Bien des fois on a pu lire à propos ou entendre parler des affaires autour de Mel Gibson. Mainte fois aussi sur la radicalité de sa foi. On parle trop peu de celle de son cinéma. Avec Tu Ne Tueras Point, il continue sur la lancée de ses précédents films et même plus précisément sur celle de La Passion du Christ, car il s'agit ici d'une histoire de miracle. Basé sur des fait réels. Rien que cela. Attention à partir d'ici, il pourrait il y avoir des révélations sur le film. Des petites, mais quand même.
Et Caïn ne tua pas Abel … C'est un peu le relecture faites dès le début par l'histoire. Sauf que le héros vit bien sur Terre, qu'il est adventiste du septième jour et que son père est un ancien héros de la Première Guerre Mondiale devenu alcoolique.
Partant de ce point, on nous raconte ici un conte moderne, un questionnement fort sur la foi, les croyances et la guerre. Tout est brutalement raconté, comme Mel Gibson sait le faire. Et malgré le choix d'un sujet qui contient une bonne dose de religion, le film n'est pas sectaire. Au contraire. Ils posent des questions fondamentales, d'un crochet au foie.
Qu'est-ce que la guerre ? A quel point la foi nous dépasse et nous fait nous dépasser ? Qu'est-ce que tuer ? Et à quel point la croyance en des valeurs, qui sont parfois simplement des concepts, nous fait commettre des horreurs ? Qu'est-ce qu'un héros ? Est-ce qu'une telle chose existe ?
Au centre du film il y a un beau parallèle qui résume tout cela : un face à face entre un soldat américain et un autre japonais qui s'entre-tuent et renvoie à la scène où Desmond, le personnage principal, se trouve face à face à un japonais et le soigne. Deux situations qui pourraient être similaires mais qu'il ne le sont pas car un homme fait un choix différent et change l'énergie même de la situation.
Il est aussi radical sur la forme comme les films cités plus haut. Même s'il n'y a pas de moments aussi graphiquement violent que dans ses autres films, rien n'est caché des batailles que nous traversons au cœur, aux côtés des soldats. Pourtant, et cela apporte une intéressante ambiguïté, Mel Gibson et son équipe visuelle ont de nouveau un talent indéniable pour magnifier la violence. Ce n'est donc pas une œuvre de prêche comme certains pourraient craindre.

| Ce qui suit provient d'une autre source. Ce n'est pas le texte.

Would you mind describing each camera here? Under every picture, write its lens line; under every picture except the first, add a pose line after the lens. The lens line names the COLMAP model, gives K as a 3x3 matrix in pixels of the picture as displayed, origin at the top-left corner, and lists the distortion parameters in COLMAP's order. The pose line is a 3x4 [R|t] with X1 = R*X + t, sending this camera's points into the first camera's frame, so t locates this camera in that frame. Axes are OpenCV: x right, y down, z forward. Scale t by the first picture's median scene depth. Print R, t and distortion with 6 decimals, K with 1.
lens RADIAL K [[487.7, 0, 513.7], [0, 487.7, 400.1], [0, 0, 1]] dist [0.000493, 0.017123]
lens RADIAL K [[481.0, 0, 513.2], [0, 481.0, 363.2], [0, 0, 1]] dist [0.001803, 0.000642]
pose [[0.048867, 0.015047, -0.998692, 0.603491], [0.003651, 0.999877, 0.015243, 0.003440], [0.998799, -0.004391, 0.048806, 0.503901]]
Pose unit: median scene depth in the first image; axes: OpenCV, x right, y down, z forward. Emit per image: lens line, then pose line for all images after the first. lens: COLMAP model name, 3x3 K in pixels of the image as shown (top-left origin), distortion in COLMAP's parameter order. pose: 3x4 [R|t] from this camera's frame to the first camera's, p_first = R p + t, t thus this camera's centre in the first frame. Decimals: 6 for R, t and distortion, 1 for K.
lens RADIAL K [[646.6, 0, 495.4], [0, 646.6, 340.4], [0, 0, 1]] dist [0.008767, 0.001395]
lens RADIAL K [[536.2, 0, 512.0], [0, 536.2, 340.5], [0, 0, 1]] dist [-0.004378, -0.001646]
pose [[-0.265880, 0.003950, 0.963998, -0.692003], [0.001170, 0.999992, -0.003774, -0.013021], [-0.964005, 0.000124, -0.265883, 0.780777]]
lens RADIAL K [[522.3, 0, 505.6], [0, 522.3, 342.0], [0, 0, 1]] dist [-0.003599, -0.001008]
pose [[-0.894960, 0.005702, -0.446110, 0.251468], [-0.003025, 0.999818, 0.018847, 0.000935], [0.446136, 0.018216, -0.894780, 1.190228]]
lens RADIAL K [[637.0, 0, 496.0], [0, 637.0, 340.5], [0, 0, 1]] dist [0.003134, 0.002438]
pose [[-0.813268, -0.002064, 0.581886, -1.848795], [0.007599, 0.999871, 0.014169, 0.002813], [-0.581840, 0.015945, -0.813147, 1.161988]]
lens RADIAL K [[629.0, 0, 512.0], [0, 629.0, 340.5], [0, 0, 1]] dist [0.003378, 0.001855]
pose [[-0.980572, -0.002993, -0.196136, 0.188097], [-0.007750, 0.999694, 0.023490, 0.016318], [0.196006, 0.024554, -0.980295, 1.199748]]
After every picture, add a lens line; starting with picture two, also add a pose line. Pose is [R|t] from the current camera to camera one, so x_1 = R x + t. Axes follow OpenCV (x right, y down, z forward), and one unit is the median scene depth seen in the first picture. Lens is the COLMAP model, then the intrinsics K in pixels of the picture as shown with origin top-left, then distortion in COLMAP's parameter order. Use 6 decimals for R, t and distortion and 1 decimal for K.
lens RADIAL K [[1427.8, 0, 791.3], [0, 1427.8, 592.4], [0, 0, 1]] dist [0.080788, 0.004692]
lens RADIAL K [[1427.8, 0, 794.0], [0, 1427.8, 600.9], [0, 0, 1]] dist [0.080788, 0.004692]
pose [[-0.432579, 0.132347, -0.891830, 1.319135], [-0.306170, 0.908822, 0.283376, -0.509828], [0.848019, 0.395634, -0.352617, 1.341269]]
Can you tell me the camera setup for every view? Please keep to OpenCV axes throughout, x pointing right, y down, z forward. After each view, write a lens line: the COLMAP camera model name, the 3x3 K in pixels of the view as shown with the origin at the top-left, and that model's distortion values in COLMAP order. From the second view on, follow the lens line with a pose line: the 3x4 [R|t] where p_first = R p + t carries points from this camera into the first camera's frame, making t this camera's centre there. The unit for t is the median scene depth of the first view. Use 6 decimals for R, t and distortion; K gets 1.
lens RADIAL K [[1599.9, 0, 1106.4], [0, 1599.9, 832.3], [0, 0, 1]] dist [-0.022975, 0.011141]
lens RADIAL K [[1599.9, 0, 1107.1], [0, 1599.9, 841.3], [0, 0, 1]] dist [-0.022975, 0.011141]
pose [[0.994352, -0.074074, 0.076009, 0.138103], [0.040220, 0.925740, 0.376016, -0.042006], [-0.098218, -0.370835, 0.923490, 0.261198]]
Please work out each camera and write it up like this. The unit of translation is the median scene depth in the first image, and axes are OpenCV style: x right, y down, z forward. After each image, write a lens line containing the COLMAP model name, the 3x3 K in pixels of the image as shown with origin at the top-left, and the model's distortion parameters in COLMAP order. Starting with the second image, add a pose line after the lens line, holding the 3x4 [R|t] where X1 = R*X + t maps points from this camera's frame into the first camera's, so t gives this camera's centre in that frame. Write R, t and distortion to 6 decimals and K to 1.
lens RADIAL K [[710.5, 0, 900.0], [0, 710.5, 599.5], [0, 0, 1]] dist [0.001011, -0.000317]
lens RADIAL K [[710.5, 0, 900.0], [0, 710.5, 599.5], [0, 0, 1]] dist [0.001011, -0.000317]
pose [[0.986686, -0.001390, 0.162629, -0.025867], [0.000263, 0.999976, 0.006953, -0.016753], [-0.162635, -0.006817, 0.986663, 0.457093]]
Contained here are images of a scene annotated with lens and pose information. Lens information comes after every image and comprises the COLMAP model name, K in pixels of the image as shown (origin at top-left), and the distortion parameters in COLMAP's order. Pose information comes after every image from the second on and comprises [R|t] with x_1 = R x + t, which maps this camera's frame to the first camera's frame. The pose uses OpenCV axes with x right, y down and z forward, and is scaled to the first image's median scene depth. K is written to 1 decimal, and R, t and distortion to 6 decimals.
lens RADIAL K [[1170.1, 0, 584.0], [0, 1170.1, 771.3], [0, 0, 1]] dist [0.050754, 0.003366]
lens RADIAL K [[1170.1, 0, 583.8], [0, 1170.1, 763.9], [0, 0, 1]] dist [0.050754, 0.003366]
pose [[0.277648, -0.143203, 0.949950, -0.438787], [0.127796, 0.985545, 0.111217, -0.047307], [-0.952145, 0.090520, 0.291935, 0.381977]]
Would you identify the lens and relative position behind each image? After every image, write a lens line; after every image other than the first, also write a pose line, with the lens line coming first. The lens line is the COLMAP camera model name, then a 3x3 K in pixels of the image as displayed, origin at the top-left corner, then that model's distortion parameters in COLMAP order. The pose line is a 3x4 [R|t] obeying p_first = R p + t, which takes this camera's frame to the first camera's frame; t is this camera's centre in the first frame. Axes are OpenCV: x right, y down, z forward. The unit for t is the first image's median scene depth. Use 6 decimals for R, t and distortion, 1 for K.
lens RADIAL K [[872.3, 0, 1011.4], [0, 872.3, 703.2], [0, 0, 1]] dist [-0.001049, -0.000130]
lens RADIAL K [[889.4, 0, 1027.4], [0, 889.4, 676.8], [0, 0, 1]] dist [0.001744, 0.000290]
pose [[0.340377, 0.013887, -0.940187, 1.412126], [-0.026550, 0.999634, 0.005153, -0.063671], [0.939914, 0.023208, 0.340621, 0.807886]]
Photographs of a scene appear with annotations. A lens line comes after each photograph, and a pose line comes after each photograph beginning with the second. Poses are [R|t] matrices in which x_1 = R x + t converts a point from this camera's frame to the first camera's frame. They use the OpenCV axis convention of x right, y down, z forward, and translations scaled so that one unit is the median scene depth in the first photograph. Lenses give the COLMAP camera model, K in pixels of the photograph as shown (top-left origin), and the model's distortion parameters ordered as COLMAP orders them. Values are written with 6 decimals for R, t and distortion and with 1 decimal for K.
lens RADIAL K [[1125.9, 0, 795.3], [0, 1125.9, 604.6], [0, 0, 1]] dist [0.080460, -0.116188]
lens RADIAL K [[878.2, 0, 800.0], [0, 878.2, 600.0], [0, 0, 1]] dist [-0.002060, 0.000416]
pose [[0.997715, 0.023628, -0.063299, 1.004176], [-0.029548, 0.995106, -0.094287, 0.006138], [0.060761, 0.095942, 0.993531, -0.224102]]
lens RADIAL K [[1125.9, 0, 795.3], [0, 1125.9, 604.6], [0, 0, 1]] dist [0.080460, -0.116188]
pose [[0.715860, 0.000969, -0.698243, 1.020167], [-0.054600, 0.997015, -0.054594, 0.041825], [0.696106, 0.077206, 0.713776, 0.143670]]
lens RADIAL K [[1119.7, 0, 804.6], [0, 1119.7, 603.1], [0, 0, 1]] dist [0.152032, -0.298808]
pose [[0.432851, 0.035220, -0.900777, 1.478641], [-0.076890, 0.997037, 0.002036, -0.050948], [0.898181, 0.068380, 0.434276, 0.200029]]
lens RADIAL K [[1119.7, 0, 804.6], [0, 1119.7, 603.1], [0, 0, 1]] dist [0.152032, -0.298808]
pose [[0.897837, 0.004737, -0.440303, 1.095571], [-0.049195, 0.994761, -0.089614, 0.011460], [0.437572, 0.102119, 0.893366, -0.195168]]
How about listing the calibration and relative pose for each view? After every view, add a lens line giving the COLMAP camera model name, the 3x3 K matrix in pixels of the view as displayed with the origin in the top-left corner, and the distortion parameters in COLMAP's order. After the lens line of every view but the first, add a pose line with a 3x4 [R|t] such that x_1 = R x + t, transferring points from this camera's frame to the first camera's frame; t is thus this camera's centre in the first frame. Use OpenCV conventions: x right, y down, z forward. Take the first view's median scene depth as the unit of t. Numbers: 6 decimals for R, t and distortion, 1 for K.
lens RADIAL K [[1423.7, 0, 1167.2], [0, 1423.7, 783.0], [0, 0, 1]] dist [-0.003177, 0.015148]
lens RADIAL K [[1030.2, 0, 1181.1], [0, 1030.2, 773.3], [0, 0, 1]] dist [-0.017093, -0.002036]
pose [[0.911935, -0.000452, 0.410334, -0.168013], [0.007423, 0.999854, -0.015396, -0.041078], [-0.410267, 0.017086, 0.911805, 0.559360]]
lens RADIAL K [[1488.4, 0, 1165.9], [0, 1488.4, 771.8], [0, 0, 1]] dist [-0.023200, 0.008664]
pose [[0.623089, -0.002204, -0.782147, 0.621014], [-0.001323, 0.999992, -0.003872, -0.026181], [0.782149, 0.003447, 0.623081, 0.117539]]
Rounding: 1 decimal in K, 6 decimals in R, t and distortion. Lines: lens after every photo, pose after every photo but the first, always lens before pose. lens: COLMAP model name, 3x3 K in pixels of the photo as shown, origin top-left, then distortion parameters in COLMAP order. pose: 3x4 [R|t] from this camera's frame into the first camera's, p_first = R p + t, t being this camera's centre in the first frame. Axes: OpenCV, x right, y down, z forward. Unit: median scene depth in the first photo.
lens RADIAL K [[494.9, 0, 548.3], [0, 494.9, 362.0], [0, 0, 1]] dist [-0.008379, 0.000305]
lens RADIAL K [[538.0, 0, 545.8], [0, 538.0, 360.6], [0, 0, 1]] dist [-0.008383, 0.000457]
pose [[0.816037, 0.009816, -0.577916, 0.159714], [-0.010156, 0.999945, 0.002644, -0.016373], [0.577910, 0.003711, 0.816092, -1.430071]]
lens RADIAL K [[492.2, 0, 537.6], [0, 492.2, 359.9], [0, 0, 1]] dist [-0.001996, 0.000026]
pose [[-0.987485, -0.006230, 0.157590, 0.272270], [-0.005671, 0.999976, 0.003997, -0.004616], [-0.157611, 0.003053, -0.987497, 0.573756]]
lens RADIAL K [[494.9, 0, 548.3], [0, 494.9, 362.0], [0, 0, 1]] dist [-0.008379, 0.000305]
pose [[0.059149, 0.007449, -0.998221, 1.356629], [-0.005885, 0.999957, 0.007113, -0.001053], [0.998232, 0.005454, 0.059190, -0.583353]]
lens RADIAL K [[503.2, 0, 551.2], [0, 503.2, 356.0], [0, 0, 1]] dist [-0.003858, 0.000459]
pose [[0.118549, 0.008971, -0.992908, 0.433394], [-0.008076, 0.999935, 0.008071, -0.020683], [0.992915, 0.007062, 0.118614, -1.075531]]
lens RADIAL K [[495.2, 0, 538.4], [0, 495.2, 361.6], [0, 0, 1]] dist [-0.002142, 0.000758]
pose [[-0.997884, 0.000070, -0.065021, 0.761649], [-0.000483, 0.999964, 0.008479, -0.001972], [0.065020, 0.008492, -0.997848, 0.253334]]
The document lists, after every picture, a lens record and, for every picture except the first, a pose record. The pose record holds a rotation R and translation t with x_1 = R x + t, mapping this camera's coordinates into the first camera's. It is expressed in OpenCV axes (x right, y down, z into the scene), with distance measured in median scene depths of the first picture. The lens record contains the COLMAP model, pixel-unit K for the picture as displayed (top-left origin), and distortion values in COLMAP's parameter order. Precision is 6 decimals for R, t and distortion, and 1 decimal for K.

D'ailleurs le héros part tout de même à la guerre, même si lui ne veut pas tuer, et il tombe dans le piège tendu par le gouvernement, complice des vendeurs d'armes. Il est manipulé comme des millions d'Américains mais reste lui-même à travers ses actes. Vaste réflexion sur la différence entre foi et croyance. C'est le petit point plus subtil du film. Il y en a au moins un, tout de même.
Les acteurs sont au diapason. Andrew Garfield pourra faire trois films médiocres de suite, on lui pardonnera tant il colle au rôle.
Si cette œuvre nous questionne en permanence, fort heureusement elle n'oublie pas ce qu'elle est : du cinéma. Émotion, spectacle et suspense sont aussi au rendez-vous. Des ralentis placés à un moment tout ce qu'il y a de plus standard le prouve, les codes du cinéma classiques sont utilisés pour être sûr de toucher le spectateur. C'est le propos, le contenu qui compte le plus même si la mise en scène est belle. Elle sert ce parti pris fort et original. Radical. La musique suit la même logique. Tout cela crée une cohérence artistique simple, adéquate pour raconter une histoire sans concessions.
Il vaut mieux s'arrêter là, car c'est un film qu'il faut découvrir en ne sachant que le minimum, voire rien, en plongeant dans toute sa passion, son émotion, sa fougue et ses innombrables questions difficiles. Amen.